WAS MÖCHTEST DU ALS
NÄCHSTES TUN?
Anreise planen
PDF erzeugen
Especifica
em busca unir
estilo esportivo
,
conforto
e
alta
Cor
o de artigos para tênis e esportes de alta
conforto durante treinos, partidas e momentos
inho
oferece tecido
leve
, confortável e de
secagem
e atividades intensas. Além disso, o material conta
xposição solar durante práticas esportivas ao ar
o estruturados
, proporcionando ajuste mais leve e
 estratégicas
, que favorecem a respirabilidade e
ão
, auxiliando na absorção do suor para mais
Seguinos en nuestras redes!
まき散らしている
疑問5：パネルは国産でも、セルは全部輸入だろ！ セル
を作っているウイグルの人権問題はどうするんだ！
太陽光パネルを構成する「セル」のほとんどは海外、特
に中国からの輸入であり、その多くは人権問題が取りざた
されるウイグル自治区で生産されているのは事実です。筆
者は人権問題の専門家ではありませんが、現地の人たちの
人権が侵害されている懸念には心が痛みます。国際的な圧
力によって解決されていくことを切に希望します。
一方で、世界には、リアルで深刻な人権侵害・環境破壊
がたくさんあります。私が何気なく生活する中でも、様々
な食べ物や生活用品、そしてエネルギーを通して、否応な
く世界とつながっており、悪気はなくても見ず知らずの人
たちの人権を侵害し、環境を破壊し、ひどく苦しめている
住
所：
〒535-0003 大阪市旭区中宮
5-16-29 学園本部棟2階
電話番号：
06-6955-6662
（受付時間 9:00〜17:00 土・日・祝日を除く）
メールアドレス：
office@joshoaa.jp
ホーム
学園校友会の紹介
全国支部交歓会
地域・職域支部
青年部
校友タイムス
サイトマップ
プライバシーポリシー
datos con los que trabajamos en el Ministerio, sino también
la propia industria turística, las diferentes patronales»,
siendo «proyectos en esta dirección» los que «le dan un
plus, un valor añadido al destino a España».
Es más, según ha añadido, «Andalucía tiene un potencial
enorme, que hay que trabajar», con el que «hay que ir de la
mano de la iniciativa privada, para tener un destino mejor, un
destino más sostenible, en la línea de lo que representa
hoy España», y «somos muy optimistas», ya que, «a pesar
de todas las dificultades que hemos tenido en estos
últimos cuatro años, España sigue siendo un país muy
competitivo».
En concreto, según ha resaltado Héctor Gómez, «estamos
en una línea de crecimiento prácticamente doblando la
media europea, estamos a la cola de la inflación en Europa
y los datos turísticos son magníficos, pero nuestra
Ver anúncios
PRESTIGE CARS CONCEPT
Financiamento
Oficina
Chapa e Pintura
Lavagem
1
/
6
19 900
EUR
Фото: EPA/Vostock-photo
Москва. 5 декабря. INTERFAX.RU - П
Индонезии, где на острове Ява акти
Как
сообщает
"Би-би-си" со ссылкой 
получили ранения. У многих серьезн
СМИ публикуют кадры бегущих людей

» Your objective
Copy out each line of the records that holds the string "durante".

» Problem solution
conforto durante treinos, partidas e momentos
xposição solar durante práticas esportivas ao ar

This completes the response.